_YOUR TASK_
Begin at the line that has "Document page, 1500x844 pixels.", stop after the line that has "Page size: 2001x1125.", and print exactly those lines from the records below, without any pictures.

_DATASET ENTRIES_
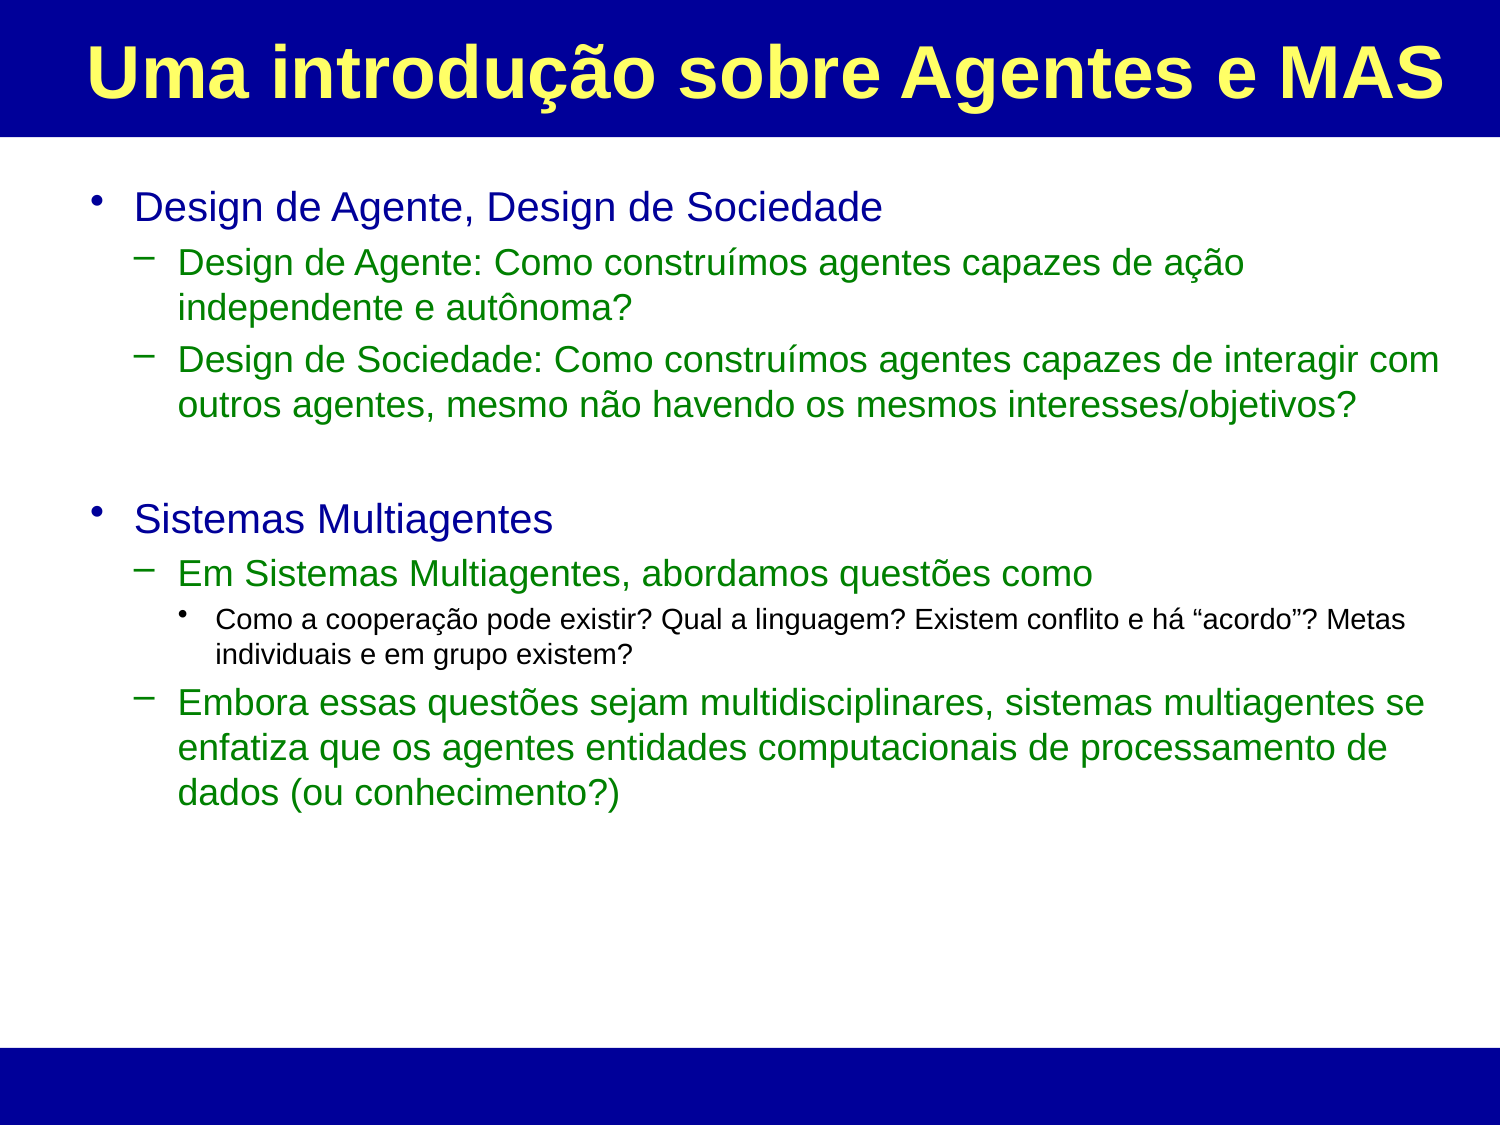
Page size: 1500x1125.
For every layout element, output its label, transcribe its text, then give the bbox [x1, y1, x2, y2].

list Design de Agente, Design de Sociedade Design de Agente: Como construímos agentes capazes de ação independente e autônoma? Design de Sociedade: Como construímos agentes capazes de interagir com outros agentes, mesmo não havendo os mesmos interesses/objetivos? Sistemas Multiagentes Em Sistemas Multiagentes, abordamos questões como Como a cooperação pode existir? Qual a linguagem? Existem conflito e há “acordo”? Metas individuais e em grupo existem? Embora essas questões sejam multidisciplinares, sistemas multiagentes se enfatiza que os agentes entidades computacionais de processamento de dados (ou conhecimento?) [75, 172, 1471, 1047]
title Uma introdução sobre Agentes e MAS [75, 10, 1499, 126]
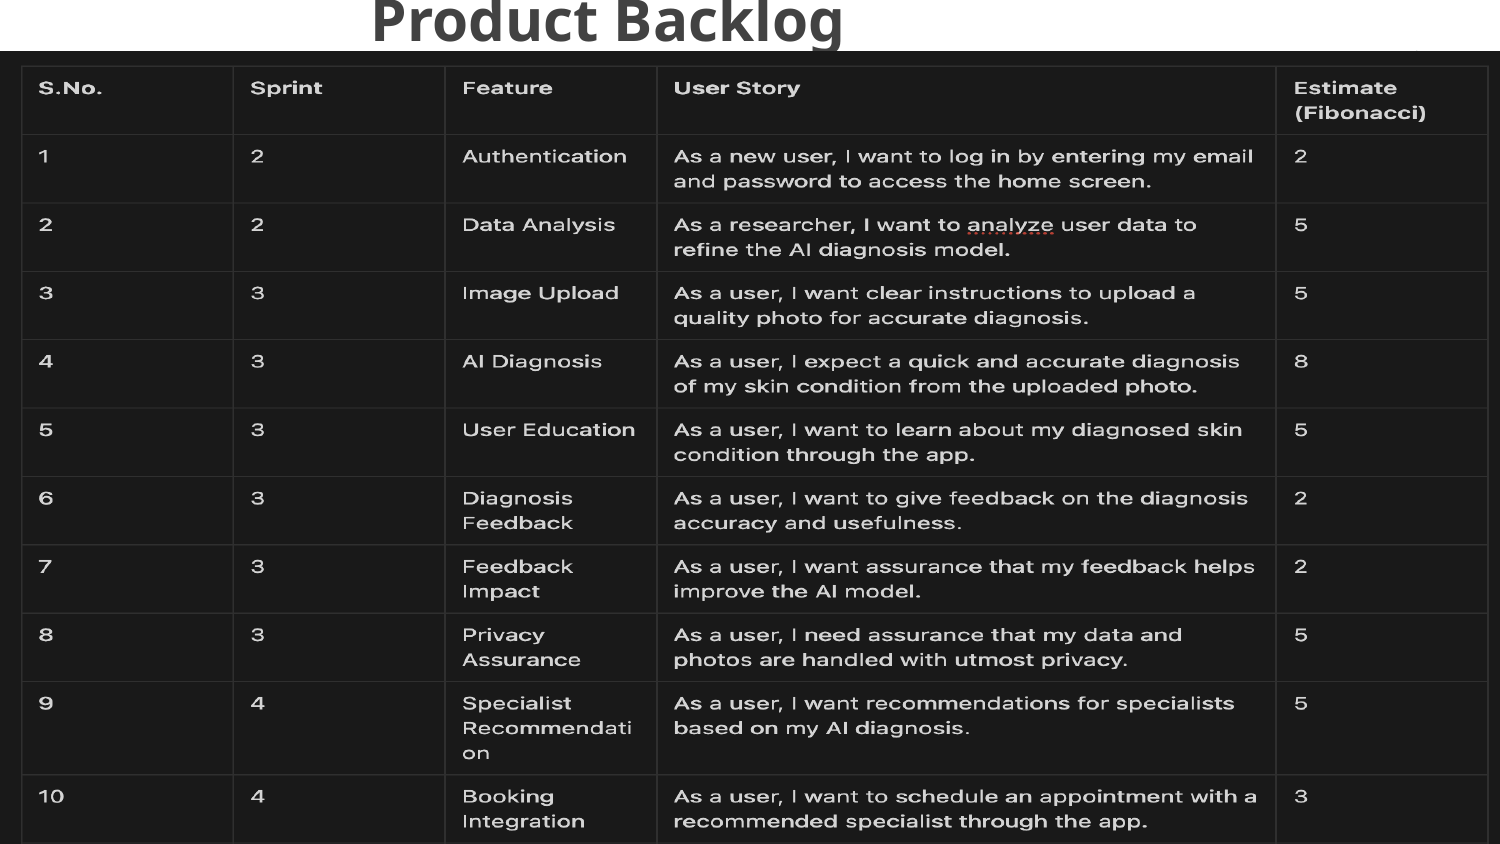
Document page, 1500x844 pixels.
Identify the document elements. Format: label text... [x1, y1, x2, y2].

title Product Backlog [355, 0, 1500, 51]
picture [0, 51, 1500, 844]
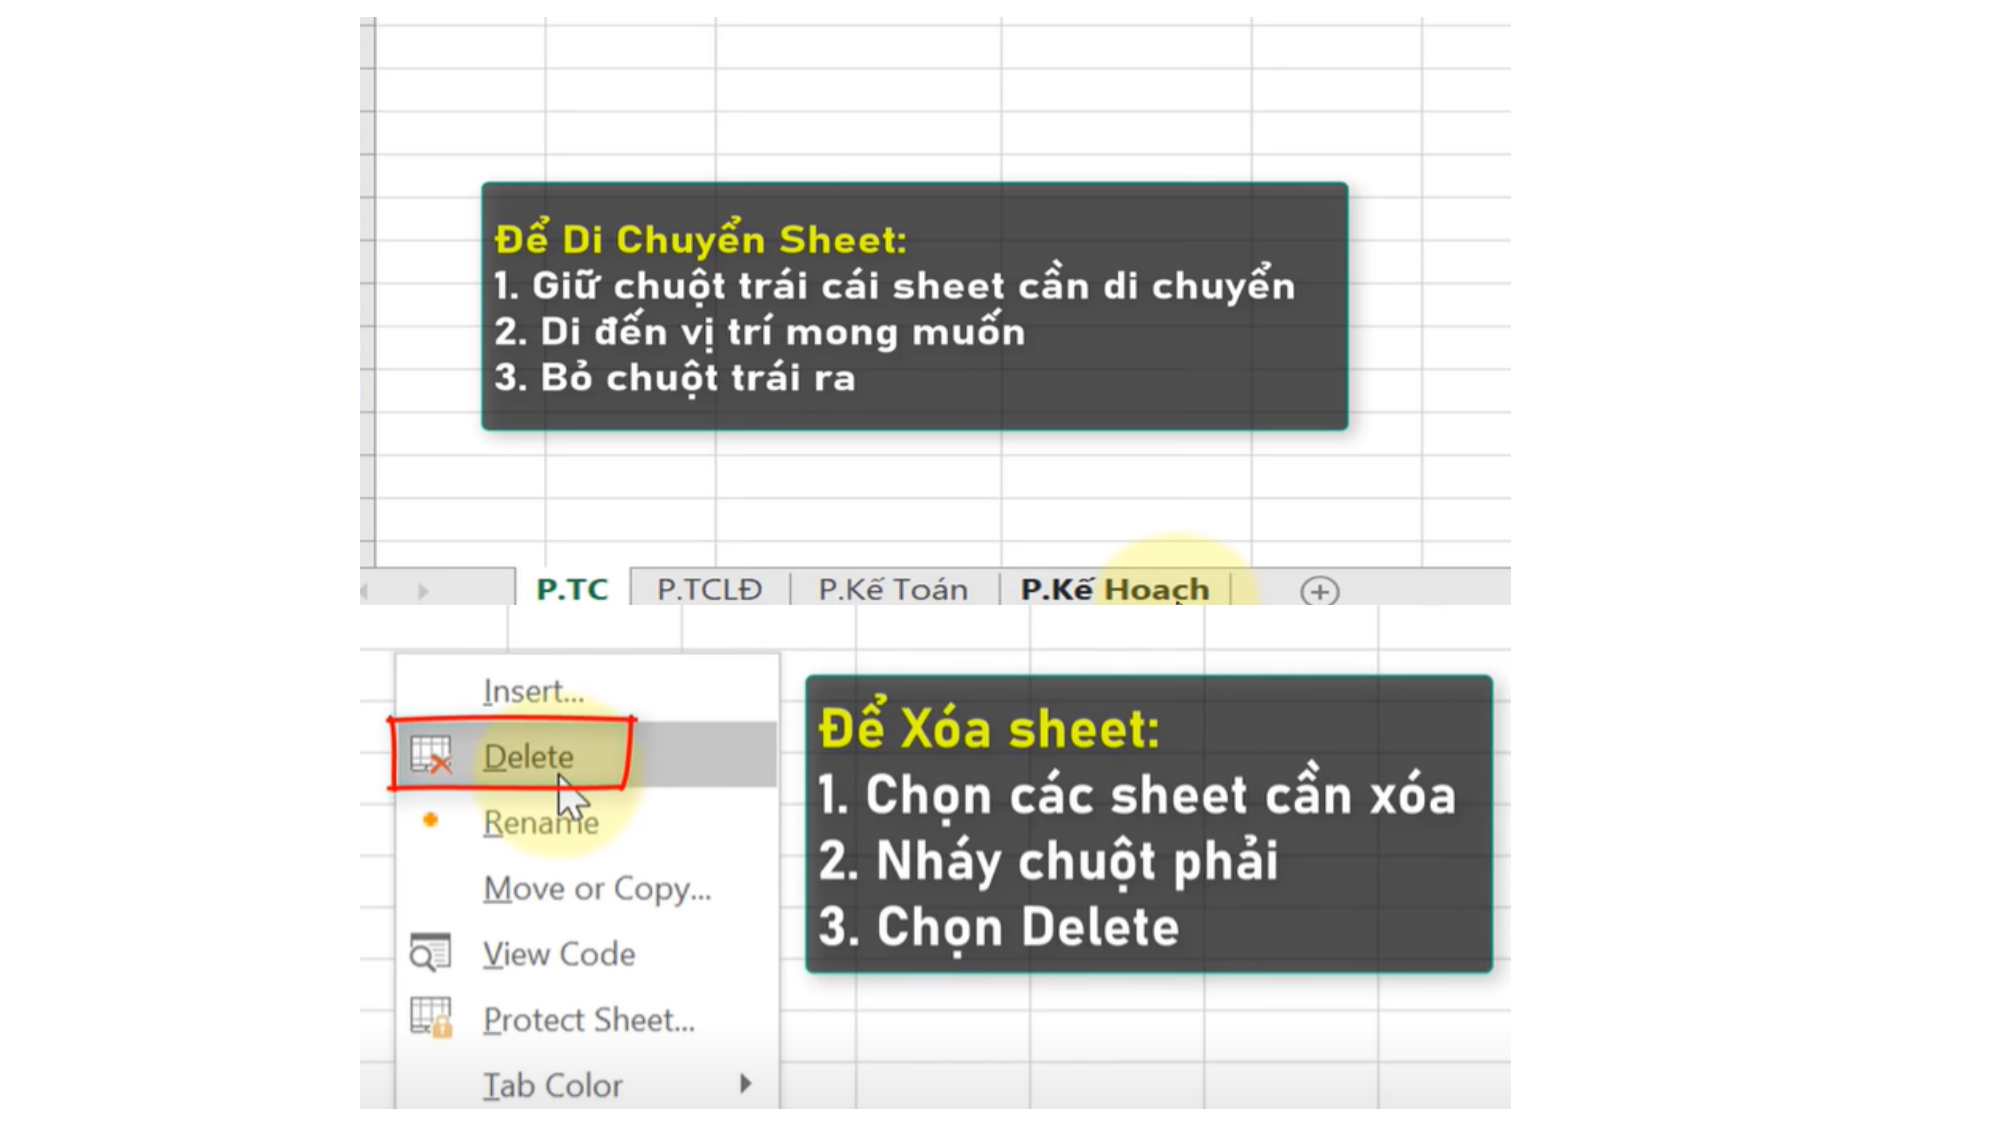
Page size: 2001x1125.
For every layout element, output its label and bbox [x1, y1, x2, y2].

picture [360, 17, 1511, 1109]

_ANSWER AREA_
Document page, 1500x844 pixels.
Identify the document elements. Format: label text... [x1, y1, x2, y2].

title Product Backlog [355, 0, 1500, 51]
picture [0, 51, 1500, 844]
Page size: 2001x1125.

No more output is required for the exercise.